**What needs to be done:** Copy the items, starting at the beginning and ending at the line containing "value=11.5 unit=mA". Substitute "at this moment" for "right now", keep everything else unchanged, and leave the pictures out.

##### Input #####

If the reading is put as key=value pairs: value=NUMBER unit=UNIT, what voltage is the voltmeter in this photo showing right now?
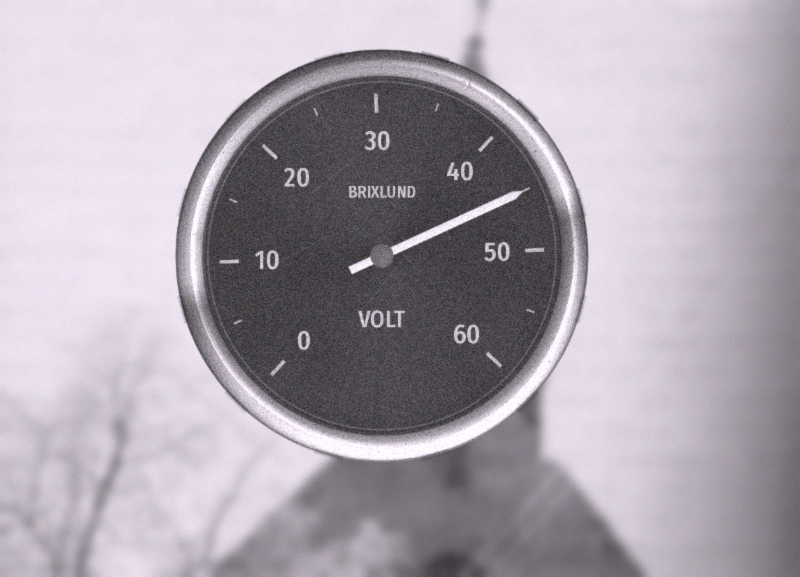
value=45 unit=V
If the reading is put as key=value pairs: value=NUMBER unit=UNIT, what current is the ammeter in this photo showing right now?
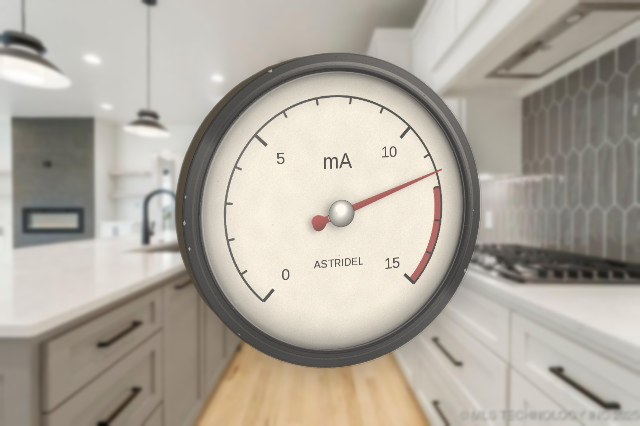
value=11.5 unit=mA
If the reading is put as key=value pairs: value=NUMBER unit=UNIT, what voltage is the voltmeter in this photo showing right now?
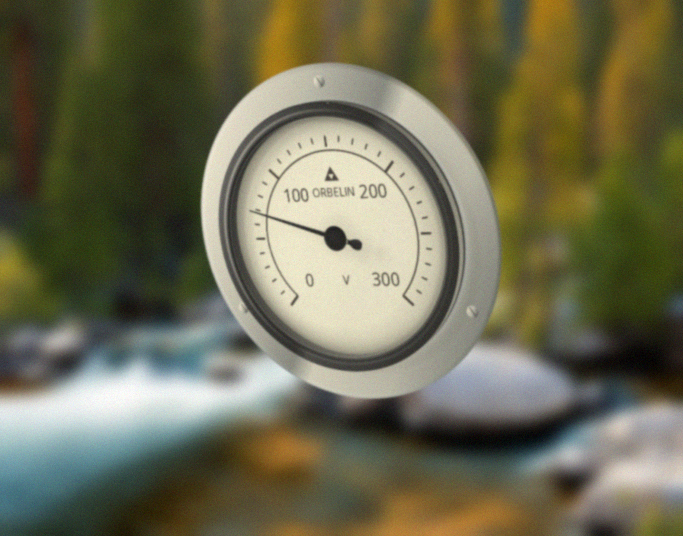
value=70 unit=V
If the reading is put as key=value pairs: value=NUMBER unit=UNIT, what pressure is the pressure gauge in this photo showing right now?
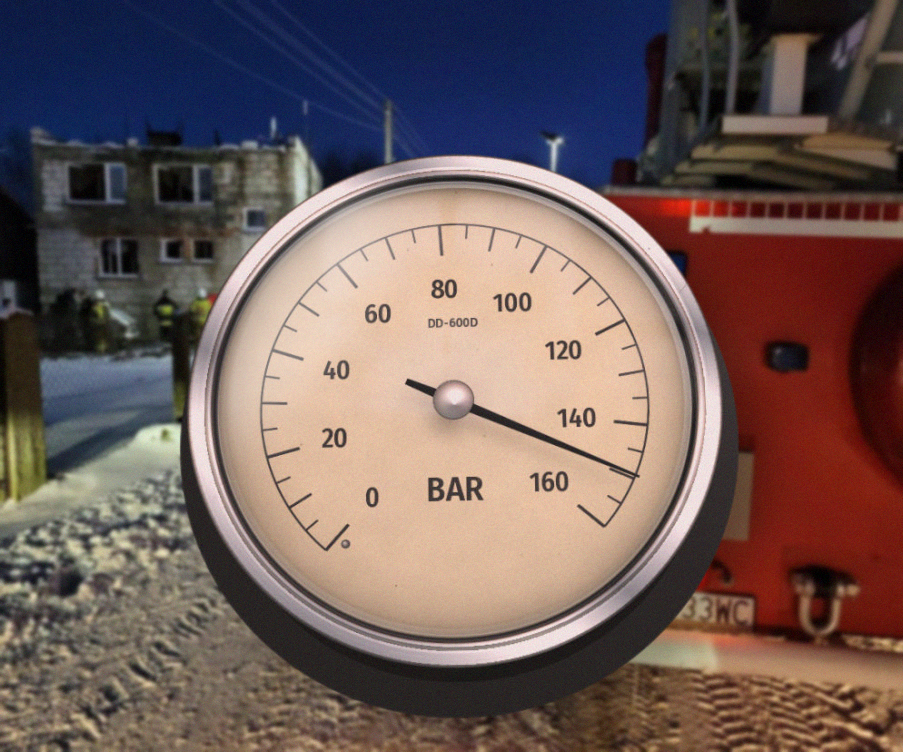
value=150 unit=bar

#####

**Solution to the exercise:**
If the reading is put as key=value pairs: value=NUMBER unit=UNIT, what voltage is the voltmeter in this photo showing at this moment?
value=45 unit=V
If the reading is put as key=value pairs: value=NUMBER unit=UNIT, what current is the ammeter in this photo showing at this moment?
value=11.5 unit=mA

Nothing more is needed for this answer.